I'm sorry for all the posts this year about hay. Cutting it, fertilizing it, raking it, baling it, and storing it have taken an inordinate amount of our time this year, and when that's what you do from first morning light until the sky is too dark to work any more, well, that's what you write about ! At any rate, it's over with, at least until third cut comes along.
Too much hay and green grass is not a problem we're used to suffering in this part of the south, at least not in the height of summer, not since I moved here six years ago. History would suggest that in terms of hay, we make what we can and buy the rest. In the devastating drought of 2007, we had to buy it all, and we fed hay that year from mid-summer until the following spring. Since there was no hay to be had locally at any price, it all had to get shipped in from elsewhere. We paid as much as $ 80.00 per roll for stuff I wouldn't normally even bother to get off the field.
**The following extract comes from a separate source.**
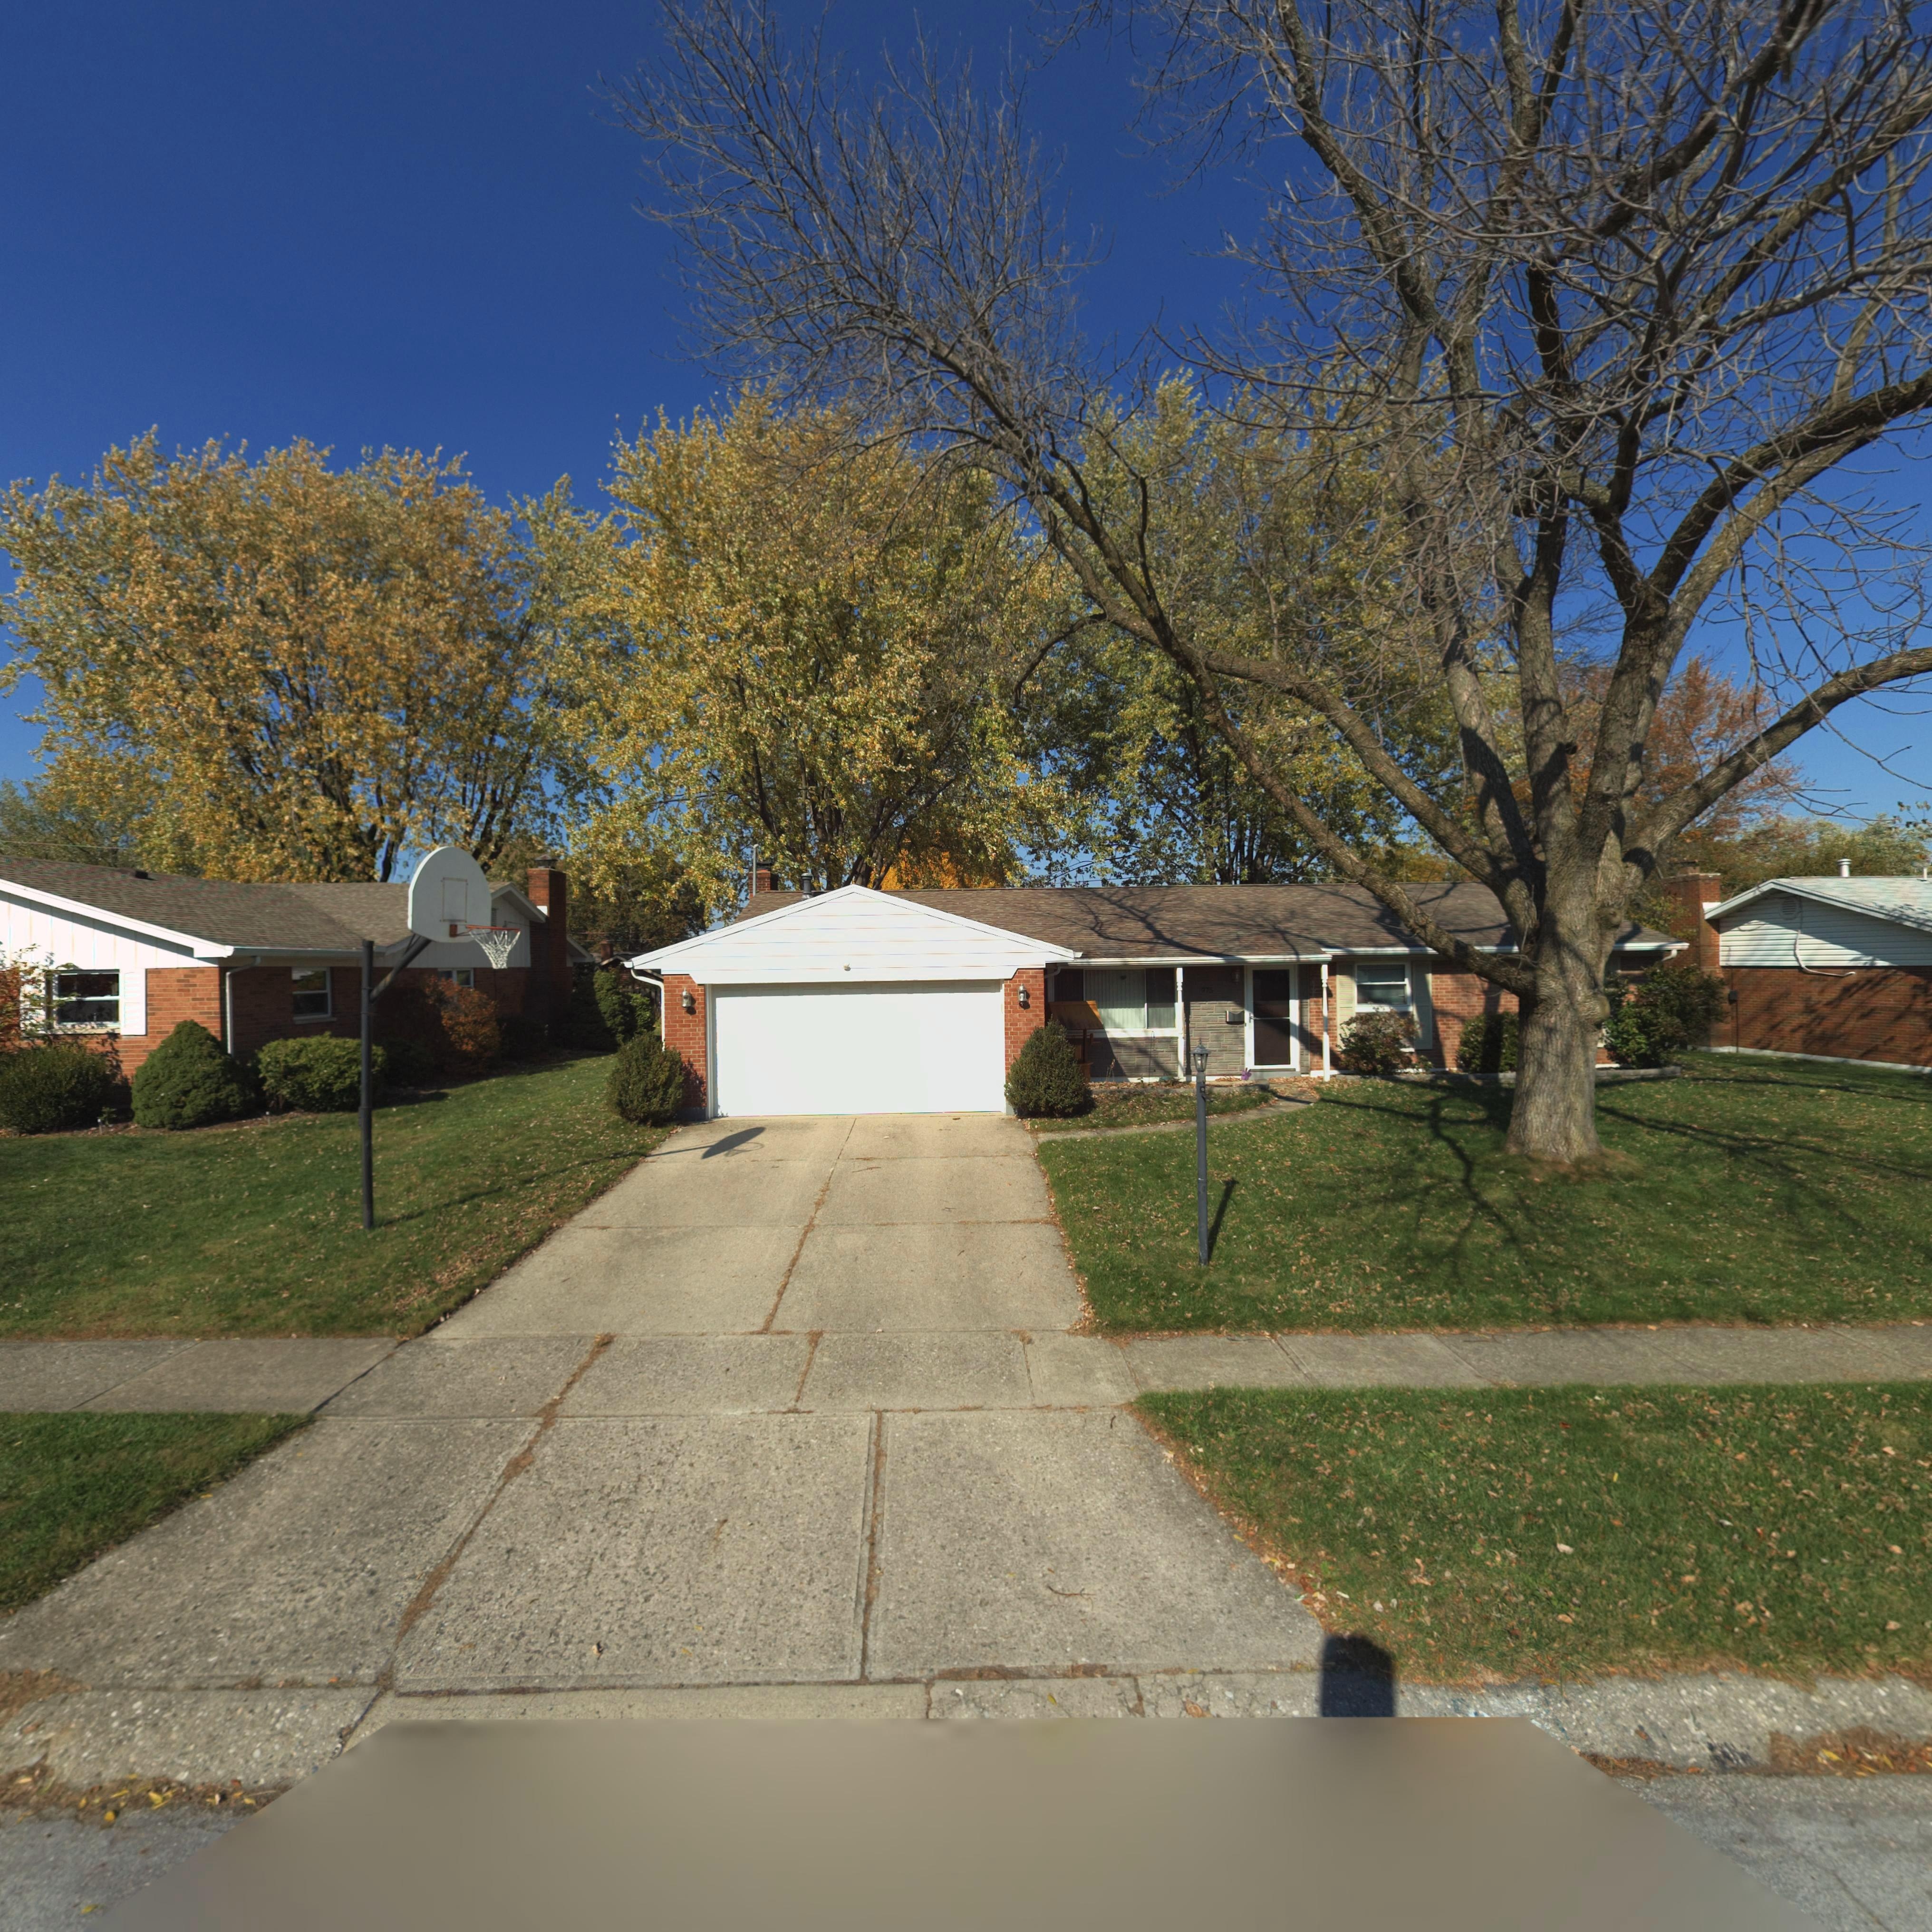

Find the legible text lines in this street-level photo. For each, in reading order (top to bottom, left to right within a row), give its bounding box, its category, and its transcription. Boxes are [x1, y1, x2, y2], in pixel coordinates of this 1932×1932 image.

[1200, 987, 1214, 994] StreetNumber: 975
I can't say I'll miss the fifteen or more hour days I've been putting in for what seems like forever this summer. On the plus side we are sleeping like babies when we finally get in the bed at night. This is the first year we've had enough moisture to make all the hay we're going to feed and we'll have some to sell besides. Even when you make it yourself, it's sure not free, but it's satisfying to look at tarps and barns full of hay and know that barring disaster, we're in good shape for winter.